Neutrinos are abundant. They are one of the most common fundamental particles in our universe, second only to photons. Yet neutrinos are also elusive. They are neutral particles with no charge and they interact with other matter only through the aptly named “weak interaction,” which means that opportunities to detect neutrinos and measure their mass are both rare and difficult.

“If you filled the solar system with lead out to fifty times beyond the orbit of Pluto, about half of the neutrinos emitted by the sun would still leave the solar system without interacting with that lead,” said Robertson.

Neutrinos are also mysterious particles that have already shaken up physics, cosmology and astrophysics. The of particle physics had once predicted that neutrinos should have no mass. But by 2001, scientists had shown with two detectors, Super-Kamiokande and the Sudbury Neutrino Observatory, that they actually do have a nonzero mass — a breakthrough with the Nobel Prize in Physics. Neutrinos have mass, but how much?

“Solving the mass of the neutrino would lead us into a brave new world of creating a new Standard Model,” said Doe.

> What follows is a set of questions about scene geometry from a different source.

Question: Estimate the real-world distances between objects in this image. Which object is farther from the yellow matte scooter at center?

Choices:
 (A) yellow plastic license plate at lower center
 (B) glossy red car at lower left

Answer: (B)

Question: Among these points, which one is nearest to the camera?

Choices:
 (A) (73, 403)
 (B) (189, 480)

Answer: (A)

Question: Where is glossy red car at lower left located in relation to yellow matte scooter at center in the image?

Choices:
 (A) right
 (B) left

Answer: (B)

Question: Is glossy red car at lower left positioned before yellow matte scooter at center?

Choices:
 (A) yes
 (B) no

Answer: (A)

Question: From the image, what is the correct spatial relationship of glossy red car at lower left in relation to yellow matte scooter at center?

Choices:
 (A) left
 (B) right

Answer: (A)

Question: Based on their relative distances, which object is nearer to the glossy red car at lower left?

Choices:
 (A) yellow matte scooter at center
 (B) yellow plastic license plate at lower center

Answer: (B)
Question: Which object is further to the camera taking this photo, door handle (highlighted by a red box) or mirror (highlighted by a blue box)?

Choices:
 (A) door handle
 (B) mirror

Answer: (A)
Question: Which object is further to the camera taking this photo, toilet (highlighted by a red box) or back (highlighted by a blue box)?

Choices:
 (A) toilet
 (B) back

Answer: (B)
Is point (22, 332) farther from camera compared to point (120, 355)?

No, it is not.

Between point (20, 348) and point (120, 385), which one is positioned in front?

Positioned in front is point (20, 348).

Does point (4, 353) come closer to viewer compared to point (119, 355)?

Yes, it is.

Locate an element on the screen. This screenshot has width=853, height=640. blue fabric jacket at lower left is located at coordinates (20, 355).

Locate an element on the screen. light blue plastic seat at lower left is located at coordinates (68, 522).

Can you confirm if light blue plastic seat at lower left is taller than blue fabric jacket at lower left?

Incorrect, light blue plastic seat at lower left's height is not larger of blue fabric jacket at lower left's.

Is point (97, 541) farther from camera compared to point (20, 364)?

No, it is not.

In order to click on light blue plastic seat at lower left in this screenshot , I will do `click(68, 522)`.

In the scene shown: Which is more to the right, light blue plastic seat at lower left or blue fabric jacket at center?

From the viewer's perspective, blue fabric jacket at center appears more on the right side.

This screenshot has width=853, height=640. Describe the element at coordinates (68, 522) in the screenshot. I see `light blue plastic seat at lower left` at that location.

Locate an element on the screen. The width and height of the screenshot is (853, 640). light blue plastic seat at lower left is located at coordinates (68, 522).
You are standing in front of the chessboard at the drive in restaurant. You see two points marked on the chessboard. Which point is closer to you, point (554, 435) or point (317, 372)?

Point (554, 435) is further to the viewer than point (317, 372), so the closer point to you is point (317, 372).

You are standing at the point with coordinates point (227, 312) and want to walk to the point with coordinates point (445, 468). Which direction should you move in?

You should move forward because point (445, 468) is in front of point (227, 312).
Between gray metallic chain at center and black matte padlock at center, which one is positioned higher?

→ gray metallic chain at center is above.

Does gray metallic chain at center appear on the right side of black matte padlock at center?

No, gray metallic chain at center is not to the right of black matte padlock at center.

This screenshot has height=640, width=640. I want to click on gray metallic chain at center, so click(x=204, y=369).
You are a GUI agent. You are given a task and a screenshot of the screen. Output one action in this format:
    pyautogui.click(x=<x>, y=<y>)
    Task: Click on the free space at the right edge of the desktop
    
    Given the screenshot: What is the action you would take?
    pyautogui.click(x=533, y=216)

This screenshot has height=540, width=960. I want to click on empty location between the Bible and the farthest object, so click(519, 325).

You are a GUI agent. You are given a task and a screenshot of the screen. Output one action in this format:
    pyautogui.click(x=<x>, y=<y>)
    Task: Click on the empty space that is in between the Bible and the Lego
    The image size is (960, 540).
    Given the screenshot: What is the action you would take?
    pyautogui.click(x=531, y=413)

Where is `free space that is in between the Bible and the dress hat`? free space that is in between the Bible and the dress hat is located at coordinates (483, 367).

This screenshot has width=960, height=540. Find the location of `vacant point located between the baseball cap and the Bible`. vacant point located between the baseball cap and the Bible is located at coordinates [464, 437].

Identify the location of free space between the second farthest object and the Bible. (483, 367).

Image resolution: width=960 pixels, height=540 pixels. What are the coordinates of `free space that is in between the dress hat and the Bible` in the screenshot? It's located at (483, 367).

The KATRIN discovery stems from direct, high-precision measurements of how a rare type of electron-neutrino pair share energy. This approach is the same as neutrino mass experiments from the 1990s and early 2000s in Mainz, Germany, and Troitsk, Russia, both of which set the previous upper limit of the mass at 2 eV. The heart of the KATRIN experiment is the source that generates electron-neutrino pairs: gaseous tritium, a highly radioactive isotope of hydrogen. As the tritium nucleus undergoes radioactive decay, it emits a pair of particles: one electron and one neutrino, both sharing 18,560 eV of energy.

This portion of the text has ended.